UNESCO called it a grave violation of humanitarian law. The UN said there is no excuse for killing girls in a classroom. Iran held a mass funeral. A hundred and sixty-five small coffins in a row.
This is what American precision looks like.
Now let’s talk about timing.
In January, the DOJ released three million pages of Epstein files. Trump’s name appeared over a thousand times. Buried in those files was an FBI list of sexual assault allegations against Trump — compiled by agents on the Child Exploitation and Human Trafficking Task Force.
One woman, interviewed four times by the FBI, alleged that Epstein introduced her to Trump when she was between thirteen and fifteen years old. She described, in graphic detail, Trump sexually assaulting her. A DOJ source told the Miami Herald that agents found her credible — that they wouldn’t have interviewed her four times if they thought she was lying. The DOJ initially withheld those interview summaries. Called them “duplicative.” NPR caught the discrepancy. The files got released — some of them. As of this writing, thirty-seven pages remain missing.
Meanwhile, Ghislaine Maxwell is serving twenty years for sex trafficking and seeking clemency. From Trump.
So let’s do the math. Epstein files land in January. The allegations surface. The DOJ scrambles to suppress them. And by late February, we’re at war with Iran. The largest US military buildup in the Middle East since Iraq. Cruise missiles falling on Tehran. A hundred and sixty-five schoolgirls in the ground. And the news cycle buried right alongside them.
Wag the dog doesn’t begin to cover it.
The Pattern
Every chapter of US-Iran relations follows the same logic: American interests override Iranian sovereignty. When Iran resists, it’s terrorism. When America interferes, it’s foreign policy.
1953 taught Iran that democracy means nothing if Washington disapproves. The Shah years taught them that American friendship means a secret police force and a torturer’s manual. The revolution taught them that independence comes at the cost of total isolation. The war years taught them that America will arm your enemy and sell you weapons simultaneously. The sanctions taught them that compliance buys nothing. The JCPOA taught them that even signed agreements are worthless. And 2026 taught them that even when you’re hours from a deal, the bombs come anyway.

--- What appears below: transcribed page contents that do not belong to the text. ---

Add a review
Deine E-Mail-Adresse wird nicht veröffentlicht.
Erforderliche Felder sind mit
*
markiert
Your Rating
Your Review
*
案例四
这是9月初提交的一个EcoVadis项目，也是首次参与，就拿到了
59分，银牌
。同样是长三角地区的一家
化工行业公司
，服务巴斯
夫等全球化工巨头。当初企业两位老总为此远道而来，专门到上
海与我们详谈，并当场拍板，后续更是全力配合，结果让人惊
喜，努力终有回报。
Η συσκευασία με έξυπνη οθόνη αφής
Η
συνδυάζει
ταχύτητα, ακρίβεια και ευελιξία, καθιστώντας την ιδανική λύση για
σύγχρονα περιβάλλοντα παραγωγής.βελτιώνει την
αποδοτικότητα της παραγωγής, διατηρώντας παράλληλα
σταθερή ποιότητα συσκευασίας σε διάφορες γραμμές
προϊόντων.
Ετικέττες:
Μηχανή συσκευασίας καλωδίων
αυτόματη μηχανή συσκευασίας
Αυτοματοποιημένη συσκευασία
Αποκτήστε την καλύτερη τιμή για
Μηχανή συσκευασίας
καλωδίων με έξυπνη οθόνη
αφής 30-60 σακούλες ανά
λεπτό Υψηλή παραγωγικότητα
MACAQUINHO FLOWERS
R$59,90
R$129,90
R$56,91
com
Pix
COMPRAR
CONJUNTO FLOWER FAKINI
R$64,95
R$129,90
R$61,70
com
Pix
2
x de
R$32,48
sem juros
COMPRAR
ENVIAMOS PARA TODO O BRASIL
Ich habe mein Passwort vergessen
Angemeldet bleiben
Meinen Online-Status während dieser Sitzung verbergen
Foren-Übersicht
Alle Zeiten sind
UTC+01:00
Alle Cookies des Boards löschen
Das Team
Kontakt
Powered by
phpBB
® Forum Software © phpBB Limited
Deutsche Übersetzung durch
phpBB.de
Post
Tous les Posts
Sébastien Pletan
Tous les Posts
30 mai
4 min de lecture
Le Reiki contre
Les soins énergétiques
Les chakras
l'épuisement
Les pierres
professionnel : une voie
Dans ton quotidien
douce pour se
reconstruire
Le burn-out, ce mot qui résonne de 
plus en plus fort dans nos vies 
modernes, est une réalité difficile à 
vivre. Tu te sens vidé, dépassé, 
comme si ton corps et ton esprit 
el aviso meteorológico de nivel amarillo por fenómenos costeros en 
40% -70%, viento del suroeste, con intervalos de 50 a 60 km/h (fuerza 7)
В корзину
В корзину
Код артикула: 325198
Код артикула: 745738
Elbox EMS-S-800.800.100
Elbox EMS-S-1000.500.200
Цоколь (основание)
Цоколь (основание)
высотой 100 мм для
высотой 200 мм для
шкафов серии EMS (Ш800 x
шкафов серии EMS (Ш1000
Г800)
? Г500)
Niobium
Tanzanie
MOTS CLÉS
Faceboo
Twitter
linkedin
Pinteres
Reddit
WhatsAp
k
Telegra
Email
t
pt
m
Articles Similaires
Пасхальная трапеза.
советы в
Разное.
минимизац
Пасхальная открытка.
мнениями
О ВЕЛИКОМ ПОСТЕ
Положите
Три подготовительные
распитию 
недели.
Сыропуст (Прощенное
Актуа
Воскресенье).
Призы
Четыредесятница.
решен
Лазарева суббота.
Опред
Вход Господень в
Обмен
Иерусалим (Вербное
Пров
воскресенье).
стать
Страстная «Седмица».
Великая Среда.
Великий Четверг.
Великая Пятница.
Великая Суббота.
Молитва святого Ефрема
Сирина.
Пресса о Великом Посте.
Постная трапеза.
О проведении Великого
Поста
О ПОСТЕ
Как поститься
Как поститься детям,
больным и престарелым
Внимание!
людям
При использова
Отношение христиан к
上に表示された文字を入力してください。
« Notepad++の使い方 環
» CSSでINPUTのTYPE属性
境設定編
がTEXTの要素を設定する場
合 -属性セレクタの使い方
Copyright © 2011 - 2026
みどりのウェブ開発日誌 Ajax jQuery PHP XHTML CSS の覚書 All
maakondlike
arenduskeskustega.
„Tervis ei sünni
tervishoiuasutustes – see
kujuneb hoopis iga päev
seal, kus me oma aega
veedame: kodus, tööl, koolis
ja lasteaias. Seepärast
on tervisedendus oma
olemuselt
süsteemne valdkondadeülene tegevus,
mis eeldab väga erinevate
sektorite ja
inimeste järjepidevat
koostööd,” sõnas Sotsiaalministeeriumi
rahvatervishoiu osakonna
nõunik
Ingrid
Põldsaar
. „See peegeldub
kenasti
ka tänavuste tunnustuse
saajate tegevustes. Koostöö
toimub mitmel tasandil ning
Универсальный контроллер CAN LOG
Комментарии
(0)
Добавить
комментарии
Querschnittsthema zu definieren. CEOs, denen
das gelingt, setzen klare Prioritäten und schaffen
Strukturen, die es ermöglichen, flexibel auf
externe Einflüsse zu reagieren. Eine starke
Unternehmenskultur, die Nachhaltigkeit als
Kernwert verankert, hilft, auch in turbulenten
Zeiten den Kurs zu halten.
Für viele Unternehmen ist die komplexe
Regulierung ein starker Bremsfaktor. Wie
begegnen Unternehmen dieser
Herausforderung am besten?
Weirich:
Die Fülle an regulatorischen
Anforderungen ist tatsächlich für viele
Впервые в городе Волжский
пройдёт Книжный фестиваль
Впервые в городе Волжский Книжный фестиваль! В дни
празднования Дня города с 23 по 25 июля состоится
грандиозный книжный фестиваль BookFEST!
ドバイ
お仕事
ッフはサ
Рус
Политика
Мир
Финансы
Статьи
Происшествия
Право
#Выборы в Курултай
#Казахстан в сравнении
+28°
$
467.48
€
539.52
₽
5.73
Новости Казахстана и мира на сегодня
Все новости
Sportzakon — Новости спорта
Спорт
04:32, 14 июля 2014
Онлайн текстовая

This is empire in decline. Not the slow, dignified kind. The kind where the emperor starts a war to bury the fact that the Epstein files have his name on them. The kind where a thousand Iranians die so the news doesn’t lead with a thirteen-year-old girl’s FBI testimony.
The seventy-year history of US interference in Iran isn’t a mystery. It’s not complicated. It’s a straight line from a CIA coup to a cruise missile, with a million corpses and a shattered democracy in between.
The Iranians don’t hate us for our freedom. They hate us for theirs.


A well written history lesson. History ignored by media, ignored by schools, ignored by politicians, ignored by Bible thumping pastors and pretty much buried by the bullshit propaganda of several administrations. There is a regime in Iran that we created by our blunders and our lust for oil. There is a regime in Cuba because of our blunders and our protection of Big Sugar. Money and the Oligarchs rule this imperial nation - so proud of having thrown off the yoke of “colonization. And then we act no better than our oppressors. Actually, now…worse.